記事本文 =

----------------------------------------

日本銀行も投資用不動産の供給過剰感に警戒

日本銀行も投資用不動産の供給過剰感に警戒

日本銀行も、投資用不動産の供給過剰感に警戒しはじめているようです。

デフレ脱却を目指す日銀にとって悩みのタネがまた1つ増えたようだ。節税対策もあり、アパートなどの貸家が急増している。需給バランスが悪化して家賃が大きく値崩れすれば、物価を押し下げる新たな要因になりかねない。

日銀の危機感が表れたのは16日に公表した1月の地域経済報告、通称「さくらリポート」だ。毎回テーマを変えて分析する特集部分で、今回は全国の住宅投資を取り上げた。耐久消費財などの需要を喚起しやすい住宅投資は経済情勢を占ううえで重要な調査対象。問題はその中身だ。

「家賃そのものの下落幅は限定的ながら、敷金、礼金等の引き下げが広がっており、実質的な家賃相場ははっきりと下落している」(栃木)
「貸家の供給圧力が強いなかで賃貸物件の入居率は全体としてみれば幾分低下しつつある」(東京)

企業への聞き取り調査で得た事例集をみると、住宅投資のうち、貸家の増加と家賃に与える影響について言及したものが目に付く。調査統計局が「一部に供給過剰感が出てきている」と懸念するなど、警戒感がうかがえる内容だ。

日銀のマイナス金利政策下で住宅ローン金利が低く抑えられるなかで、貸家市場に節税を狙った富裕層の投資マネーが流れ込んでいる。リポートからは多くの地主が同じ思惑で貸家経営に乗り出したことで供給過剰を招いた可能性があることが読み取れる。

今のところ貸家ニーズが強い地域もあり、全国的に需給バランスが崩れたわけではなさそうだ。ただ日銀は「先行きを慎重にみる先が徐々に増えつつあるようにうかがわれる」(調査統計局)と指摘する。

もともとマイナス金利は不動産や住宅の市場に大きな影響を与えやすい政策。だが需要がないままで全国に貸家が乱立し、家賃が値崩れを起こすような事態になれば、デフレ脱却目的が横道にそれてしまう。さくらリポートからはゆがんだ貸家乱立に対する日銀の不安が透けて見える。

----------------------------------------

記録抜粋 =

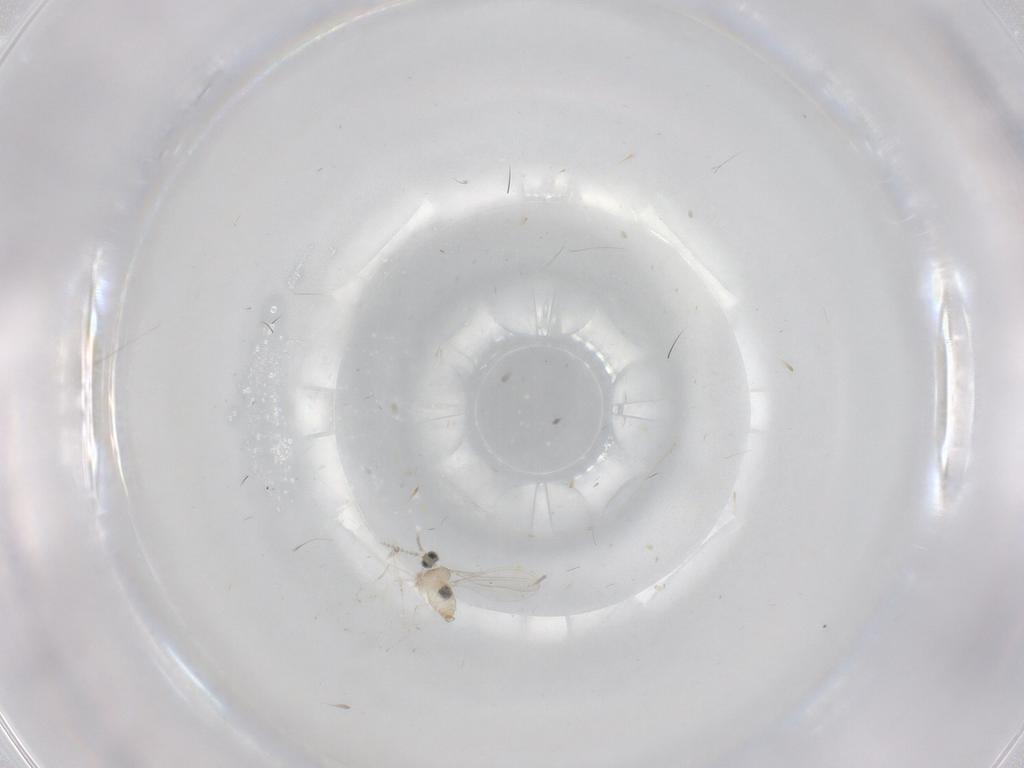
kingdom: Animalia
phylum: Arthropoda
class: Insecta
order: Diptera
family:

----------------------------------------

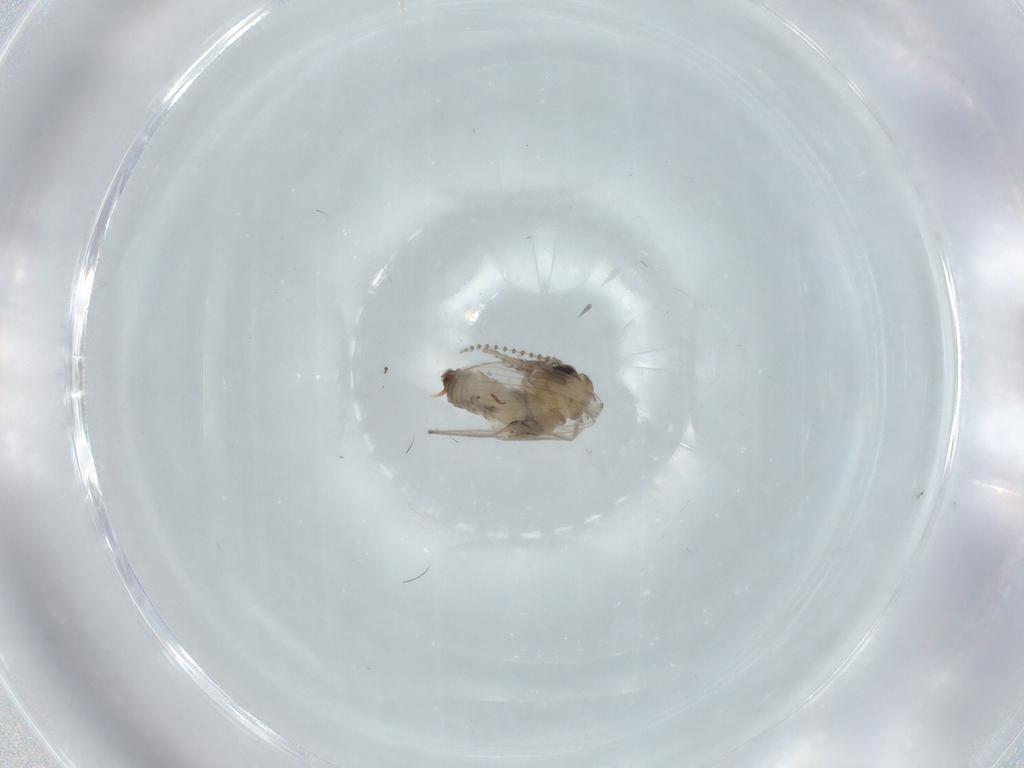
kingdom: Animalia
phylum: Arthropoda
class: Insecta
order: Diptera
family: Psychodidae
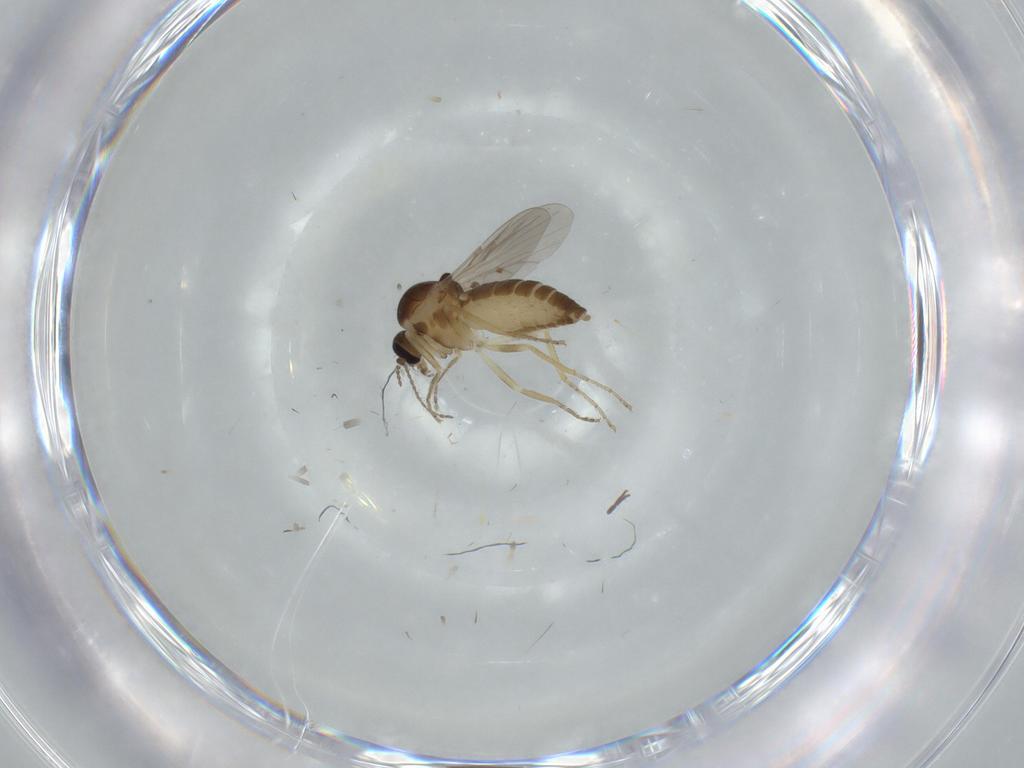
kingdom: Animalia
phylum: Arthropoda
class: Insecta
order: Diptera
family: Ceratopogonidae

----------------------------------------

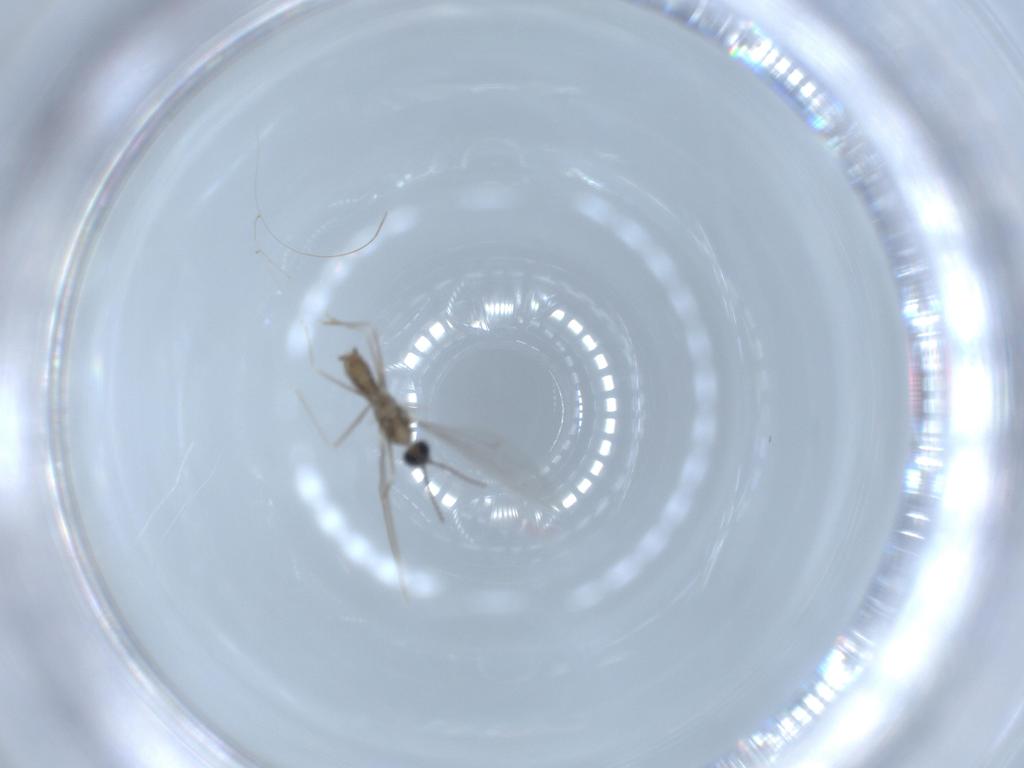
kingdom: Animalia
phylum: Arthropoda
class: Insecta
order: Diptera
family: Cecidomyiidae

----------------------------------------

作業内容 =
A - 記事において、引用された発言の後に括弧書きで示されている出所をすべて挙げてください。
B - 記事から「デフレ脱却を目指す日銀にとっ」に始まり「きりと下落している」(栃木)」に至るまでの部分を、一字も変えずに抜き出してください。

作業別の解答 =
A - 栃木、東京、調査統計局

B -
デフレ脱却を目指す日銀にとって悩みのタネがまた1つ増えたようだ。節税対策もあり、アパートなどの貸家が急増している。需給バランスが悪化して家賃が大きく値崩れすれば、物価を押し下げる新たな要因になりかねない。

日銀の危機感が表れたのは16日に公表した1月の地域経済報告、通称「さくらリポート」だ。毎回テーマを変えて分析する特集部分で、今回は全国の住宅投資を取り上げた。耐久消費財などの需要を喚起しやすい住宅投資は経済情勢を占ううえで重要な調査対象。問題はその中身だ。

「家賃そのものの下落幅は限定的ながら、敷金、礼金等の引き下げが広がっており、実質的な家賃相場ははっきりと下落している」(栃木)